Coleman Ordered to Stand Trial in School Expense Claim Case
Inglewood School Board member Caroline Coleman will be tried on a felony charge that she submitted false expense claims to the district for more than $1,500, a Los Angeles Municipal Court judge ruled last week.
At a preliminary hearing Thursday, Judge Leon S. Kaplan ordered Coleman to stand trial in Los Angeles Superior Court after hearing testimony that no record exists of Coleman attending a November, 1983, educational conference in New Orleans for which she accepted district money.
“There is sufficient cause to believe the offense the defendant is accused of has been committed,” said Kaplan, who set June 28 for arraignment in Superior Court.

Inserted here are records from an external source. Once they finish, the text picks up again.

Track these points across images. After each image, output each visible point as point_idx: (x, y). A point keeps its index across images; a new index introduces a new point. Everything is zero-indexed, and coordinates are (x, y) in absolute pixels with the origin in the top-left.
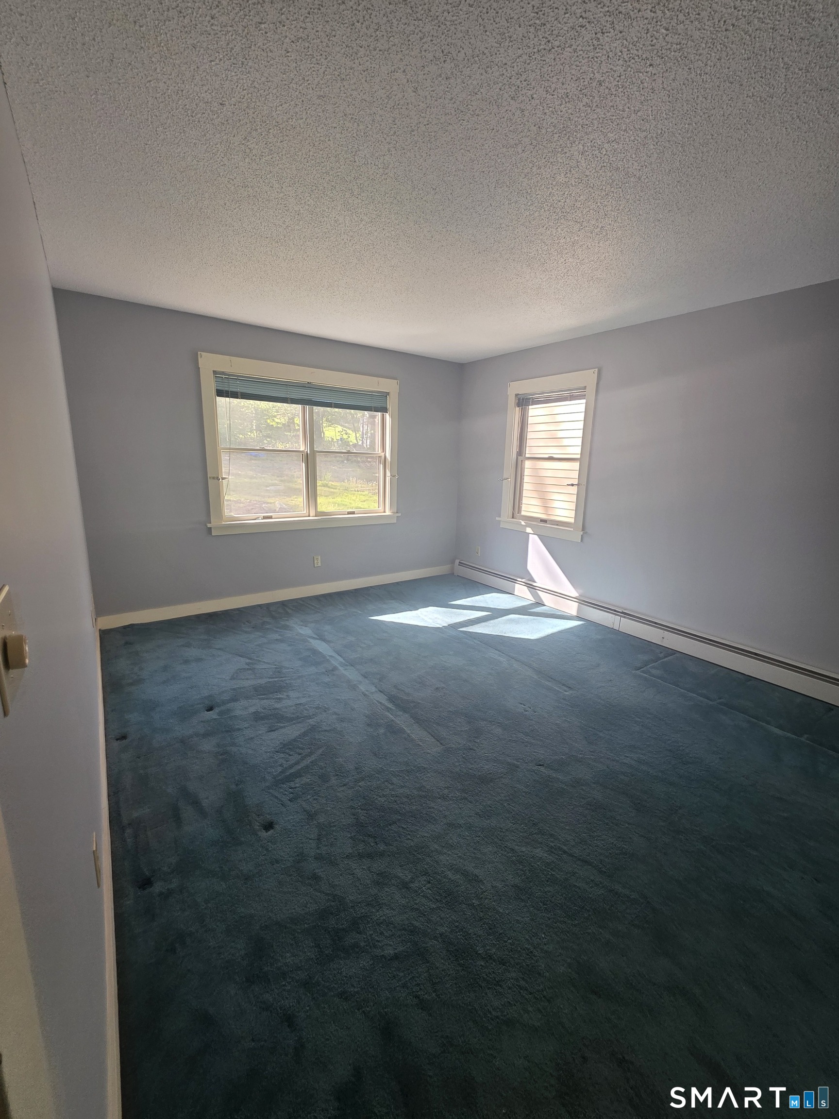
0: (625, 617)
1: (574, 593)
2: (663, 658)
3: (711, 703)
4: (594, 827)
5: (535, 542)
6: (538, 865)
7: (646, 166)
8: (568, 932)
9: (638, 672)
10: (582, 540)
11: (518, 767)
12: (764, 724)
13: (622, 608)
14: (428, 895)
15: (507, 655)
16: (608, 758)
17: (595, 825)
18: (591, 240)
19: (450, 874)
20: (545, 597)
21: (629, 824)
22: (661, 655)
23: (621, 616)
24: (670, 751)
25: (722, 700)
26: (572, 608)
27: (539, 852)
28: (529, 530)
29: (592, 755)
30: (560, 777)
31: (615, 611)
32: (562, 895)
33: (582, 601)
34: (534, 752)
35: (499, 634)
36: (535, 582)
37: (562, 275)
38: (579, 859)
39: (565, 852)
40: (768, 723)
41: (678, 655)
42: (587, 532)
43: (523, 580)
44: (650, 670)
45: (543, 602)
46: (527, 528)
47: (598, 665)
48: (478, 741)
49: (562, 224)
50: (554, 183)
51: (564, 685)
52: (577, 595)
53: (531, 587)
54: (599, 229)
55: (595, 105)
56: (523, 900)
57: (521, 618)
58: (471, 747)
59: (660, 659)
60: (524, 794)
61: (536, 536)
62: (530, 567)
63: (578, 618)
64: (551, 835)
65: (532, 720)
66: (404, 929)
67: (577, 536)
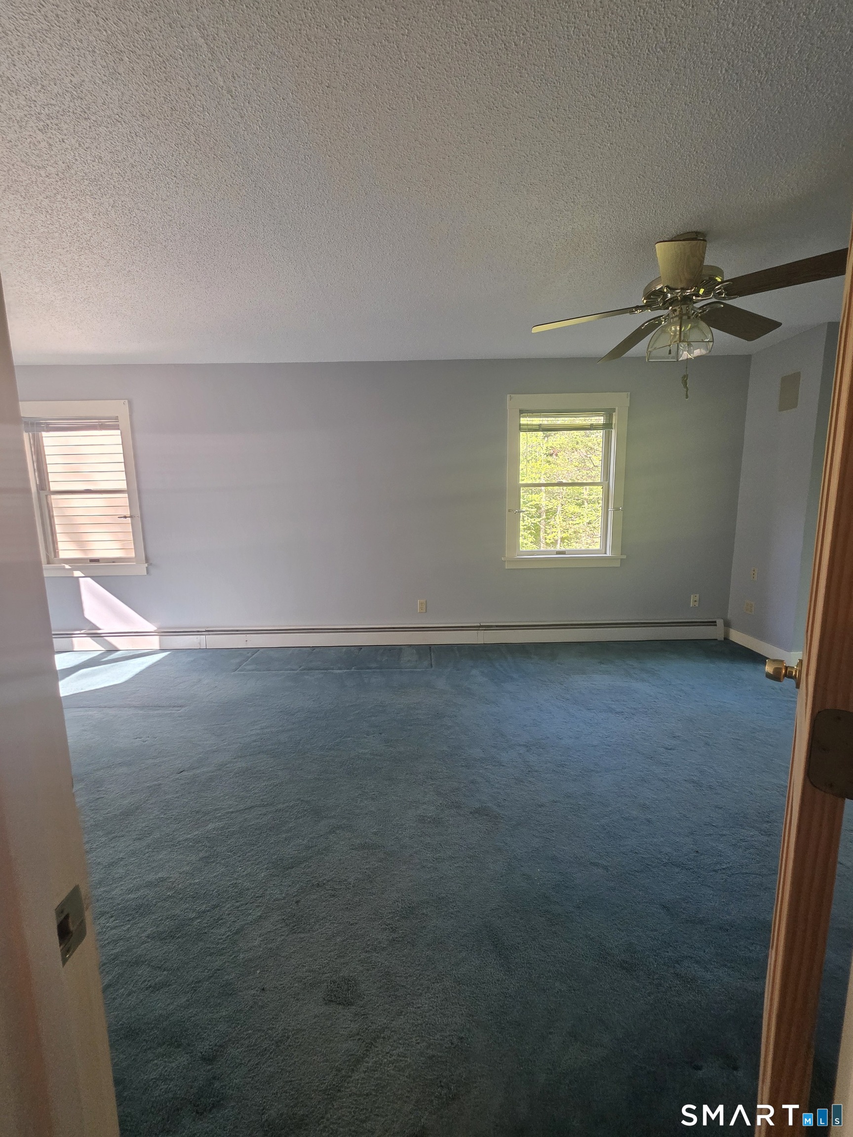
0: (209, 634)
1: (150, 627)
2: (251, 657)
3: (296, 672)
4: (248, 784)
5: (88, 586)
6: (215, 834)
7: (171, 241)
8: (257, 853)
9: (236, 672)
10: (148, 572)
11: (160, 784)
12: (331, 671)
13: (204, 627)
14: (118, 925)
15: (96, 707)
16: (238, 738)
17: (248, 783)
18: (118, 278)
19: (132, 896)
20: (115, 641)
21: (271, 768)
22: (249, 654)
23: (205, 635)
24: (281, 712)
25: (302, 668)
26: (154, 643)
27: (211, 826)
28: (77, 574)
29: (225, 742)
30: (204, 770)
31: (198, 632)
32: (242, 837)
33: (163, 633)
34: (171, 766)
35: (75, 692)
36: (100, 629)
37: (82, 300)
38: (246, 809)
39: (232, 812)
40: (333, 669)
41: (261, 650)
42: (151, 564)
43: (82, 632)
44: (245, 667)
45: (115, 647)
46: (74, 572)
47: (200, 680)
48: (103, 788)
49: (85, 253)
50: (80, 217)
51: (174, 707)
52: (156, 629)
53: (95, 634)
54: (126, 272)
55: (127, 178)
56: (213, 862)
57: (96, 670)
58: (98, 797)
59: (249, 658)
60: (176, 799)
61: (89, 579)
62: (87, 615)
63: (163, 650)
64: (216, 810)
65: (155, 745)
66: (104, 964)
67: (142, 569)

The actual trial is expected to begin in August. If convicted of a felony, Coleman would face up to three years in prison, would be forced to resign her board seat and would be barred from holding public office in the future. Coleman, who has been suspended from her job as a probation officer, would lose the position if she is convicted.
Declines Comment
Coleman had no comment after the hearing. Her attorney, Johnnie Cochran, called the evidence presented Thursday “slight” and said he intends to produce witnesses who can attest to Coleman’s attendance at the conference.
“You can go to a conference without registering or paying the fees,” he said. “Whether she formally registered for the conference does not amount to embezzlement.” If she did not register for the conference, he said, “this is a civil matter rather than a criminal one.”
Cochran maintained that Coleman attended “non-ticketed” events at the conference, for which no registration record would exist.
He said the $1,500 went for air fare, hotels, meals and incidental expenses.
Witnesses to Be Called
He said that at the trial “you can expect to see other school district officials to testify that she was, in fact, at the conference.”
Deputy Dist. Atty. Ed Fern, who is prosecuting the case, said prosecutors believe Coleman did fly to New Orleans but did not attend the conference.
School board member William (Tony) Draper, who requested an investigation by the Los Angeles district attorney’s office in July and who testified Thursday, said he was “elated” by the decision to bind Coleman over for trial.
“This is the second step,” he said after the hearing. “I think the evidence is strong.”
$1,200 Returned
Coleman returned a $1,200 advance she received from the district after questions arose about her expense claims.
Draper testified in court that Coleman failed to submit a canceled check for registration fees when he requested it. Instead, she presented a copy of the front of a check for $425 written for registration fees to the American School Board Journal, which held the conference.
Fern presented sworn testimony from a representative of Coleman’s bank that the check had never been presented for payment.
Conference official Robert F. Lucas of the National School Board Assn., based in Alexandria, Va., testified that no registration forms for Coleman could be found.
Delta Air Lines Letter
Fern also produced written testimony from a Delta Air Lines official who said that a letter Coleman submitted to the school board as proof of what she paid for air fare was fraudulent.
In a packet of receipts Coleman submitted to the board in April, 1984, she included a letter signed by “A. Brown” in Delta’s “Refunds and Reverifications Department” that said Coleman paid a fare of $734--about double what the district would normally expect to pay for round-trip fare to New Orleans two years ago, according to Draper.
Delta employee Marie Powell testified in writing that there was no such employee or department, that the letter was not on official Delta stationery and that the Delta flight numbers listed in the letter did not conform to actual flights.